Anywho, I'll give you a brief visual history of playing with milkshape 3d and model skeletons (which is a different ballgame then the lit scenes I enjoy making in CADkey or the occasional static item/plant model).
first, outcome of me playing with the CS GIRL tutorial before I got frustrated with rigging the skeleton to my slightly different than instructed model.
For this one I started with the gsg9 skeleton from Counter Strike and did some drawing around it:

Not too shabby IMHO, although he obviously needs a little work.
And then an upclose face drawn from scratch:

Then I moved on to skinning:






Anyhow, it was right about here, when I started attaching the skeleton to the mesh that I got frustrated (back in August), and put it on hold for a while:

Then, about a 2 months ago, a friend asked me to make a model of a lego person, with separable body parts, for him to use with Panda3d, and after playing around with skinning the model it renewed my interest in some older ideas I had for projects.
Which brings us to last week.

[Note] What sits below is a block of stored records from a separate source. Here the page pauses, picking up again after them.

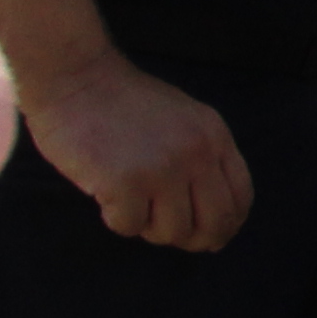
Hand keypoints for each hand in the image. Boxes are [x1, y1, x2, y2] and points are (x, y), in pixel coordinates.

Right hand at [17, 47, 248, 250]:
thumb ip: (203, 158)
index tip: (213, 236)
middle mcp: (196, 154)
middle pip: (215, 223)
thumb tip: (215, 219)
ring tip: (132, 203)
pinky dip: (116, 219)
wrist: (76, 78)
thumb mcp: (184, 119)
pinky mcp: (124, 182)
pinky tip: (107, 196)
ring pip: (172, 232)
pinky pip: (129, 227)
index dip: (228, 224)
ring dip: (150, 228)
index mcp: (214, 137)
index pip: (241, 197)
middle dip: (195, 240)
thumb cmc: (123, 102)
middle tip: (170, 234)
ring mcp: (162, 169)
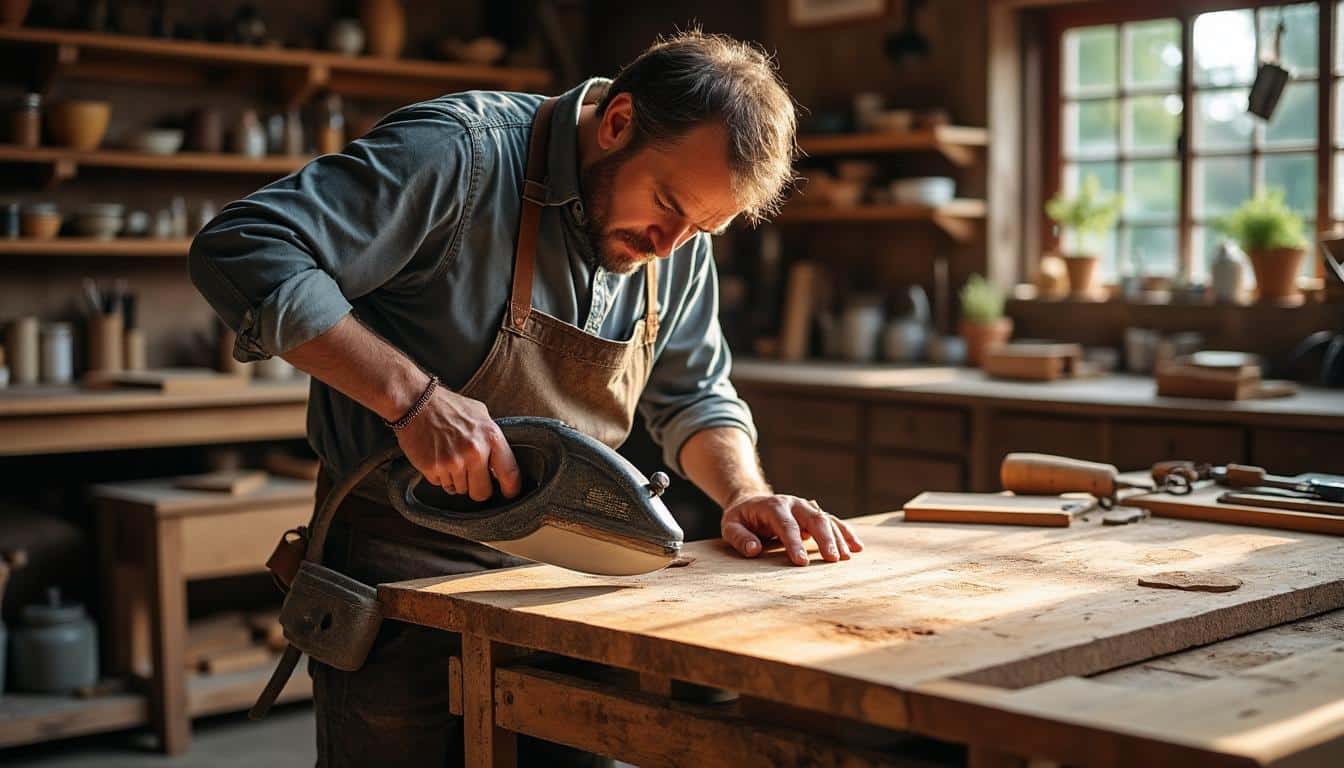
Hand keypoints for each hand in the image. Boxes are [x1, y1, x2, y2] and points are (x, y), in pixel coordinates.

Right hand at [395, 386, 520, 501]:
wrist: (415, 402)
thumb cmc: (449, 406)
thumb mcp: (480, 415)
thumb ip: (492, 439)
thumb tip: (501, 462)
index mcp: (491, 437)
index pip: (510, 474)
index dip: (511, 489)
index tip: (508, 492)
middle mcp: (474, 452)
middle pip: (482, 493)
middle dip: (478, 488)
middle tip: (472, 476)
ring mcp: (453, 462)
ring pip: (460, 490)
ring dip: (457, 480)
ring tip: (450, 458)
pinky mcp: (433, 468)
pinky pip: (442, 485)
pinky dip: (440, 476)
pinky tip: (438, 458)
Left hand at [720, 494, 863, 565]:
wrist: (751, 500)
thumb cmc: (741, 518)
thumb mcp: (731, 525)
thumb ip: (739, 538)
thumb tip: (753, 550)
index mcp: (773, 506)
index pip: (786, 525)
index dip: (794, 543)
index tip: (801, 562)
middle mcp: (794, 504)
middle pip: (814, 519)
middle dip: (824, 539)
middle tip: (832, 560)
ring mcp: (806, 508)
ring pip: (827, 520)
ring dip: (838, 538)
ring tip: (846, 557)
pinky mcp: (814, 515)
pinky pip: (834, 522)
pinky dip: (846, 534)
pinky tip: (857, 548)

Browsed around on google images, found a diagram of a dragonfly, and after 2 or 3 hours, voila:

Fired up LithUnwrap, did each group/bodypart as a separate UV mapping, and skinned them one at a time:

Finally, I rigged the skeleton and started animating the legs. The wings weren't rotating properly, so those are on hold, but here he is:

Finally, coming to my latest project, similar to the last one, but with a shorter name, and WAYYY more complex skeleton. Also, The only good reference image I could find was from one view only so I decided to do the skeleton first to get a good sense of depth before I started the concept art + the mesh:

I'll keep you all informed as he progresses.